EXERCISE REQUIREMENTS » Reading the records below, find how many lines include the word "proxy" and give that number alone.
** Opening PROVIDED RECORDS block **
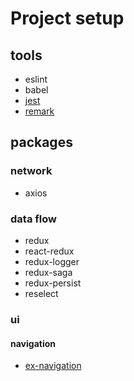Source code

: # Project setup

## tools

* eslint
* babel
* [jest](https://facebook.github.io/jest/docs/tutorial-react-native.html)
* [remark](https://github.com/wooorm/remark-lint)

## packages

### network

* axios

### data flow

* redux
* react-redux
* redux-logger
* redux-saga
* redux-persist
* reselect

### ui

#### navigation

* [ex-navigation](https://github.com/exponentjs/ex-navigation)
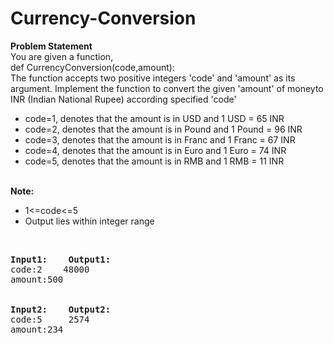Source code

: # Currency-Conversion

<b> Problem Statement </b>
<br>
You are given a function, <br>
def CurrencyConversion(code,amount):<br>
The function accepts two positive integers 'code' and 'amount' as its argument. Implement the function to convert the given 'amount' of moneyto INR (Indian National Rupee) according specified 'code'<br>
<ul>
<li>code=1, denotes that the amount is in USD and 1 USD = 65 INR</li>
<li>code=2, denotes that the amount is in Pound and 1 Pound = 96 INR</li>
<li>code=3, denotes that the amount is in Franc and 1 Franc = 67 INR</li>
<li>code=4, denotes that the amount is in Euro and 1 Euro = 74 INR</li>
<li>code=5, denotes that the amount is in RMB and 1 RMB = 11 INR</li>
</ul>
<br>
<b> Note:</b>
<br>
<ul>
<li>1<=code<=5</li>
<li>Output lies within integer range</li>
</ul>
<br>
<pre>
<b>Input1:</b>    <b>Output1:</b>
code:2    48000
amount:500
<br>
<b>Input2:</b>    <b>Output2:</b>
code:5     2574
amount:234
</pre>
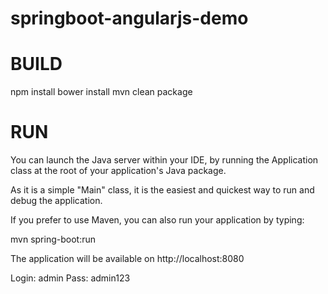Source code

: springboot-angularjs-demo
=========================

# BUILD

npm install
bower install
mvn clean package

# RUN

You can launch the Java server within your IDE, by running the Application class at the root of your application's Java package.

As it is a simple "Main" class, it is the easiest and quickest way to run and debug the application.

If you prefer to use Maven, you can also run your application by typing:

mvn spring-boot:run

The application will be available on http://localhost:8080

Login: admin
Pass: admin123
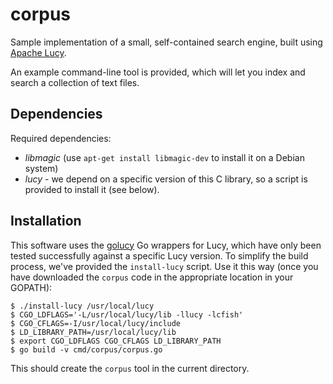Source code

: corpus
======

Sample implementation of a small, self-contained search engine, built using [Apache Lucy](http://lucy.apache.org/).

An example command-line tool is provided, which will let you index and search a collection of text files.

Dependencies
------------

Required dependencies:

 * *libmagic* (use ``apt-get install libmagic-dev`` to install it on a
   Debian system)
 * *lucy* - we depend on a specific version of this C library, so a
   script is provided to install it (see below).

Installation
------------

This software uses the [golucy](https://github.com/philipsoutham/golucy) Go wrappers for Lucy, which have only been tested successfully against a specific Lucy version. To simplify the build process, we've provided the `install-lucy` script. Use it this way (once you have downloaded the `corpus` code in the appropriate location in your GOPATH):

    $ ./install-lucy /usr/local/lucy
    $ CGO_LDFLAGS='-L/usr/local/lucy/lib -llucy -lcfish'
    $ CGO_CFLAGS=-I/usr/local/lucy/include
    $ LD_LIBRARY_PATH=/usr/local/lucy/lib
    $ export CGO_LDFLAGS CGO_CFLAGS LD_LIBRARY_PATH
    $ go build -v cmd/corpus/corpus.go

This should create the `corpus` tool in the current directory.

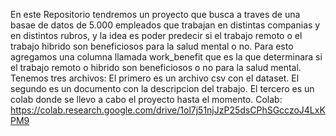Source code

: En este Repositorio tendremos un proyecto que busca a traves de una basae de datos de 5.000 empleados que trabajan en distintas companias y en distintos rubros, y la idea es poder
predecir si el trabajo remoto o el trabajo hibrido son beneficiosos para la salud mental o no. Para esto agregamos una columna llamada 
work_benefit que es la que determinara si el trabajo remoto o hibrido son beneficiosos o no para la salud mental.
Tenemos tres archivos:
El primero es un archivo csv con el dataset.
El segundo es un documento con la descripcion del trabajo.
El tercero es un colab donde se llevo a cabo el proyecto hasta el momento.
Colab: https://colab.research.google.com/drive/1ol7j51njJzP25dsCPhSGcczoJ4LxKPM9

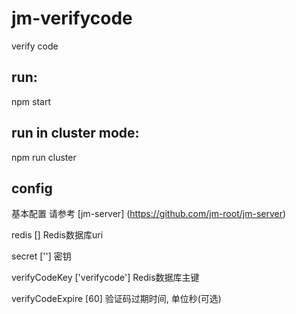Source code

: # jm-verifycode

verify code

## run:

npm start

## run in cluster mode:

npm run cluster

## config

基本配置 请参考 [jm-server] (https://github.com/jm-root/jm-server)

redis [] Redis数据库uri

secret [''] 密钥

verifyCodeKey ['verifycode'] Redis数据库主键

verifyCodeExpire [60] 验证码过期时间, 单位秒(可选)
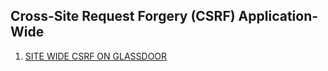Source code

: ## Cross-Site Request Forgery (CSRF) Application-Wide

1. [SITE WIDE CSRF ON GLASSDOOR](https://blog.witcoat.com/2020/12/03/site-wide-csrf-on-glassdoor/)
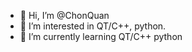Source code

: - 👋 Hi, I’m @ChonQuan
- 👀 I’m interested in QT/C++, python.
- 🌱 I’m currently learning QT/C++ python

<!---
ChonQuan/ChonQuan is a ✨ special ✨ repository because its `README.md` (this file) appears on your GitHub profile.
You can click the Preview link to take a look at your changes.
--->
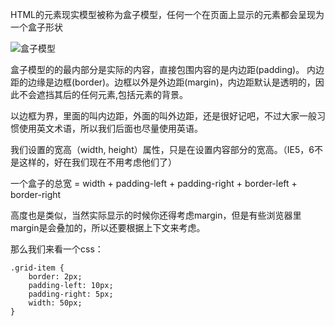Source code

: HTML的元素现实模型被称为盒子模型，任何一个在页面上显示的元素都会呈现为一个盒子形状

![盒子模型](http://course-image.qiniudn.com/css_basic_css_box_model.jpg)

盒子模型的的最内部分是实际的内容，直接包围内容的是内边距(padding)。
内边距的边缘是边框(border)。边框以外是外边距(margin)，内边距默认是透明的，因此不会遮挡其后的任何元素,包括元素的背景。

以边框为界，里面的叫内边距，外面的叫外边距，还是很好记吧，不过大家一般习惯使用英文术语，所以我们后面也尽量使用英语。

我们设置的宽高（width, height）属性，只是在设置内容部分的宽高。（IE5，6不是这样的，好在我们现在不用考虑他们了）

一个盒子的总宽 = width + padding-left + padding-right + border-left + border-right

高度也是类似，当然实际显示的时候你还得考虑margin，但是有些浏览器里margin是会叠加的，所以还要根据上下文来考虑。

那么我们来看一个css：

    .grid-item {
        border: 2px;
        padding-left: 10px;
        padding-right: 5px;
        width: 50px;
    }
** Closing PROVIDED RECORDS block **
** Opening PROVIDED RECORDS block **
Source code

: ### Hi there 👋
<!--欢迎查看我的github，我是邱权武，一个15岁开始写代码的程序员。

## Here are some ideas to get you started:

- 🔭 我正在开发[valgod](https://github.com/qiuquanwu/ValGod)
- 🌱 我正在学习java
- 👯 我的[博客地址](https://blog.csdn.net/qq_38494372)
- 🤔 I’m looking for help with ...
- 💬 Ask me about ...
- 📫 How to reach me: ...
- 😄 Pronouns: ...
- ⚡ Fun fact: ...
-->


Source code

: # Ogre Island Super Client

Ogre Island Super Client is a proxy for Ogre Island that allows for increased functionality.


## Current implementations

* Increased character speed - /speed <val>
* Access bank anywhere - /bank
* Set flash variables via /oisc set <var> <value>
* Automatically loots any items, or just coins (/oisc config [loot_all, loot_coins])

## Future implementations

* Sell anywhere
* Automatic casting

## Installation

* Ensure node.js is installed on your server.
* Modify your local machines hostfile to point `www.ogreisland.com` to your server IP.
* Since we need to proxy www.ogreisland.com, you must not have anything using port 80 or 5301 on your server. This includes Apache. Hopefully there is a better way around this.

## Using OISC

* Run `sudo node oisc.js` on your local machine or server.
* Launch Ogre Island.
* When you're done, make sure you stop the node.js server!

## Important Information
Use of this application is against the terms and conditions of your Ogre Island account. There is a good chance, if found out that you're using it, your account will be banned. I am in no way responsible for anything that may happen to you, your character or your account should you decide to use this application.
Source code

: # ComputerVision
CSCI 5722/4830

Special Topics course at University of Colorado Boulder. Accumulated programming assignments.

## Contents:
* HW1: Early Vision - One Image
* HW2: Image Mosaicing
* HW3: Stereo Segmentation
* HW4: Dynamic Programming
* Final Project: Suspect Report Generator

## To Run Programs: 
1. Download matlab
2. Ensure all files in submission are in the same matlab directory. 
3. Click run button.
** Closing PROVIDED RECORDS block **
ANSWER SECTION » 2